= WHAT THE TASK REQUIRES =
Reproduce every line of text in the data below word for word, leaving the pictures out of your answer.

= SUPPLIED RECORDS =
Segment Open

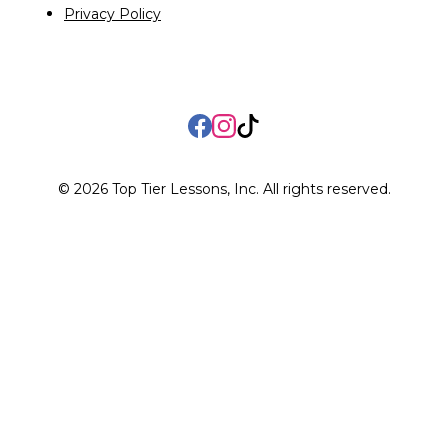
Privacy Policy
Facebook
Instagram
TikTok
©
2026
Top Tier Lessons, Inc. All rights reserved.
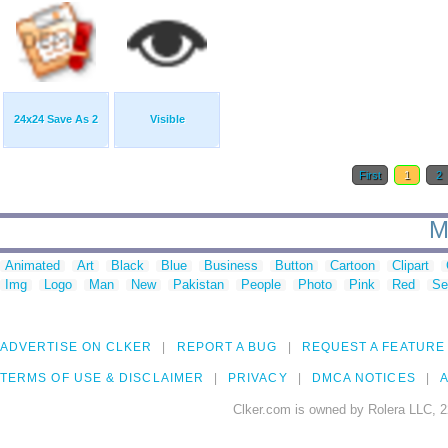
24x24 Save As 2
Visible
First
1
2
M
Animated
Art
Black
Blue
Business
Button
Cartoon
Clipart
Img
Logo
Man
New
Pakistan
People
Photo
Pink
Red
Se
ADVERTISE ON CLKER
REPORT A BUG
REQUEST A FEATURE
TERMS OF USE & DISCLAIMER
PRIVACY
DMCA NOTICES
A
Clker.com is owned by Rolera LLC, 2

Segment Closed

= OUTPUT BELOW =
Privacy Policy
Facebook
Instagram
TikTok
©
2026
Top Tier Lessons, Inc. All rights reserved.
24x24 Save As 2
Visible
First
1
2
M
Animated
Art
Black
Blue
Business
Button
Cartoon
Clipart
Img
Logo
Man
New
Pakistan
People
Photo
Pink
Red
Se
ADVERTISE ON CLKER
REPORT A BUG
REQUEST A FEATURE
TERMS OF USE & DISCLAIMER
PRIVACY
DMCA NOTICES
A
Clker.com is owned by Rolera LLC, 2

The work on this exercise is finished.